● **Page excerpt**
BKTimeProfiler Features: Zero‑cost, non‑intrusive integration; detects 80%+ of startup time issues; highly extensible for automated test data collection and anti‑degradation monitoring.
Key Technical Details of BKTimeProfiler: (1) Dynamic detection of +load via a custom dylib with constructor hooking and Mach‑O section scanning (__objc_nlclslist, __objc_nlcatlis). (2) Hooking objc_msgSend with fishhook to record call info, timestamps, and stack depth, then reconstructing stacks that meet depth and time thresholds. (3) Dependency injection using weak/strong symbols (e.g., default view controller name, stack depth, thresholds) combined with method swizzling to allow business‑side overrides without linking the tool.
Unified Offline Test Environment: Use release builds on real devices matching the online 50th‑percentile startup latency; ensure normal temperature, battery, and logged out of iCloud. Test conditions: kill process, wait 2‑3 min, relaunch (T2/T3); or full cold start: power‑off device, wait 2‑3 min, power on, launch app. BKTimeProfiler can be used to view real‑time function‑stack timing.
Startup Speed Governance Practices: Beike’s app aggregates multiple businesses; optimization prioritizes issues by impact and team capacity. Main T2/T3 bottlenecks include local/network image loading, synchronous file I/O, large data serialization/deserialization, and slow APIs.
Governance of +load Methods: Reduce unnecessary +load work (lazy load/defer) using section() to place data in __DATA segment; control new +load via a black‑white list enforced in CI by grepping LinkMap for +load symbols and comparing to the whitelist, promoting necessary additions or blacklisting others.
Reducing Useless Code: Although Xcode’s Dead Code Stripping removes unused C/C++ code, Objective‑C runtime requires deep cleanup. Work split into Pod governance (using poddotify to find unused pods, merge duplicate functionality), zero‑PV page cleanup (using LinkMap and PV data to delete never‑viewed pages), and unused class removal (Mach‑O __objc_classlist minus refs, verified via LinkMap before deletion).

● **Tasks to perform**
- A) Say whether each statement below agrees with the notes on app startup speed. Answer yes or no for each, and quote the deciding words. (i) Offline startup tests are run on debug builds in a simulator. (ii) BKTimeProfiler uses fishhook to hook objc_msgSend. (iii) Xcode's Dead Code Stripping is enough on its own to clear out unused Objective-C code.
- B) Write the next section of the notes on app startup speed, picking up right after the paragraph on reducing useless code.

● **Data**
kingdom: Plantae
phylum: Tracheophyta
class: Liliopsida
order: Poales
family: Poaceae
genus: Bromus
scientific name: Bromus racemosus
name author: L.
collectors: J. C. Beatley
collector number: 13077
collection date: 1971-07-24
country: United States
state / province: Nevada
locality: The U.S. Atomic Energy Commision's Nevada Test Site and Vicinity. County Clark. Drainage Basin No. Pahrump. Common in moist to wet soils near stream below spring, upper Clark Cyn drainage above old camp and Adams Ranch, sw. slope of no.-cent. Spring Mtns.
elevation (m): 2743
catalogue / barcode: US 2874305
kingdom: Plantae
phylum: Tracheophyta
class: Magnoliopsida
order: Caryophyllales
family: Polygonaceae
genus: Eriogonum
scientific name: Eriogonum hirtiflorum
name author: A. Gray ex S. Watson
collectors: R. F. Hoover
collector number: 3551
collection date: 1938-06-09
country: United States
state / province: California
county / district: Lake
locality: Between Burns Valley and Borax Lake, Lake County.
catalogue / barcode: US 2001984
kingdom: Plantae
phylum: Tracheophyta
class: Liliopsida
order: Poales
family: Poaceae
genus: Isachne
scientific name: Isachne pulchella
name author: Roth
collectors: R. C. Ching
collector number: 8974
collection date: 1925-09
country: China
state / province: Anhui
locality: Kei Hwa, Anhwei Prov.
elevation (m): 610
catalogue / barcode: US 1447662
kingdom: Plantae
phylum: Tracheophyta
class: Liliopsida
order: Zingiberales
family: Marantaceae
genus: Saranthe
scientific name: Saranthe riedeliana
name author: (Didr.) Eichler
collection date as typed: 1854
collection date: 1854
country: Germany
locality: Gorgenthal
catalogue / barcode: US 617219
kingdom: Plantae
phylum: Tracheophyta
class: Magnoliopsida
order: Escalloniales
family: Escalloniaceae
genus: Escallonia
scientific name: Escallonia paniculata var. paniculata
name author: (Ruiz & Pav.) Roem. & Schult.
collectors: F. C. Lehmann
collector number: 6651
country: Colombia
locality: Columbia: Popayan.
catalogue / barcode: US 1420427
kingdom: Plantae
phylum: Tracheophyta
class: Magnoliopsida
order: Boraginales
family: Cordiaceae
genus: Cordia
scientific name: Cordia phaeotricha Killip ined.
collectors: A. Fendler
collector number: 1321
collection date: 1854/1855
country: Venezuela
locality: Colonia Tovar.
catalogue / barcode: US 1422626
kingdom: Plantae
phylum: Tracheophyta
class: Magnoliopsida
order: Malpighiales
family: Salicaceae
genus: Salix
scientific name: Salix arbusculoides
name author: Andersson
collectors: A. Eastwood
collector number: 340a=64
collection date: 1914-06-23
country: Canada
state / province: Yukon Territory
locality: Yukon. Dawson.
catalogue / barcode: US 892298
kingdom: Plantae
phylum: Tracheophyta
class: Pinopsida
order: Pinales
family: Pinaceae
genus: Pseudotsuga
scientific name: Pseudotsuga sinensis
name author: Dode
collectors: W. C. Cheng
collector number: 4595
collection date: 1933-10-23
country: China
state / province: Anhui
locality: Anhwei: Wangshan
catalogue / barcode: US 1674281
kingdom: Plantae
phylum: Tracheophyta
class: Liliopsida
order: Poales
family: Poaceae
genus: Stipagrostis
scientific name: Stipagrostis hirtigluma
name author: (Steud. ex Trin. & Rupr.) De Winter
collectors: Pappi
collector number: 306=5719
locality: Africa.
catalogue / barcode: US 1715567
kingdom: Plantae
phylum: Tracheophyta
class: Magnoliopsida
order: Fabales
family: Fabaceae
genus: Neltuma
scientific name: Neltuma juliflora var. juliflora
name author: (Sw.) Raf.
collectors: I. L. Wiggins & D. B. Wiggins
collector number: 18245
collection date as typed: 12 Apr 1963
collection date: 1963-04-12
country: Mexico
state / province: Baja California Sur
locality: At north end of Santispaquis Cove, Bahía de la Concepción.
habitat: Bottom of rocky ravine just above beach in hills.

● **Task-by-task outputs**
- A)
(i) No: "Use release builds on real devices matching the online 50th‑percentile startup latency"
(ii) Yes: "Hooking objc_msgSend with fishhook to record call info, timestamps, and stack depth"
(iii) No: "Although Xcode’s Dead Code Stripping removes unused C/C++ code, Objective‑C runtime requires deep cleanup."

- B)
Startup Item Optimization: Startup items (exception monitoring, analytics, network init, router, business modules) are ordered by business priority (high‑priority sync, low‑priority async/deferred) and internal latency is treated by eliminating synchronous I/O, large data serialization, and blocking async callbacks, plus optimizing low‑level APIs like dladdr() and CNCopySupportedInterfaces().
Performance Improvements: Splash‑screen image loading optimized by synchronous file read (small cost) followed by GPU decoding to avoid CPU image decode; local image loading improved via pre‑fetching UIImage imageNamed: batches and caching theme‑based default images drawn with CPU to reduce repeated drawing. Other optimizations: async file I/O and data serialization, deduplicating/network request splitting, and mitigating heavy dladdr() calls via caching in base libraries.
Binary Reordering: Based on locality, collect startup function call traces via SanitizerCoverage (__sanitizer_cov_trace_pc_guard) to generate an order file, then apply via Xcode’s Link‑>Order File setting. Effective on low‑end devices and iOS 13 (where TEXT‑page decryption cost removed) and benefits from larger 16 KB pages on iPhone 6s+.
Summary: Startup optimization pursues global optimum, not isolated speed gains; it synergizes with app size reduction, page load performance, and feature availability. The cultivated performance tools (e.g., BKTimeProfiler) also aid page‑load analysis and code‑size work. Collaboration with product/marketing teams ensures external link handling, advertisement splash, banner, and feed improvements boost new‑user conversion and lower marketing cost, while performance gains support rapid business iteration and growth.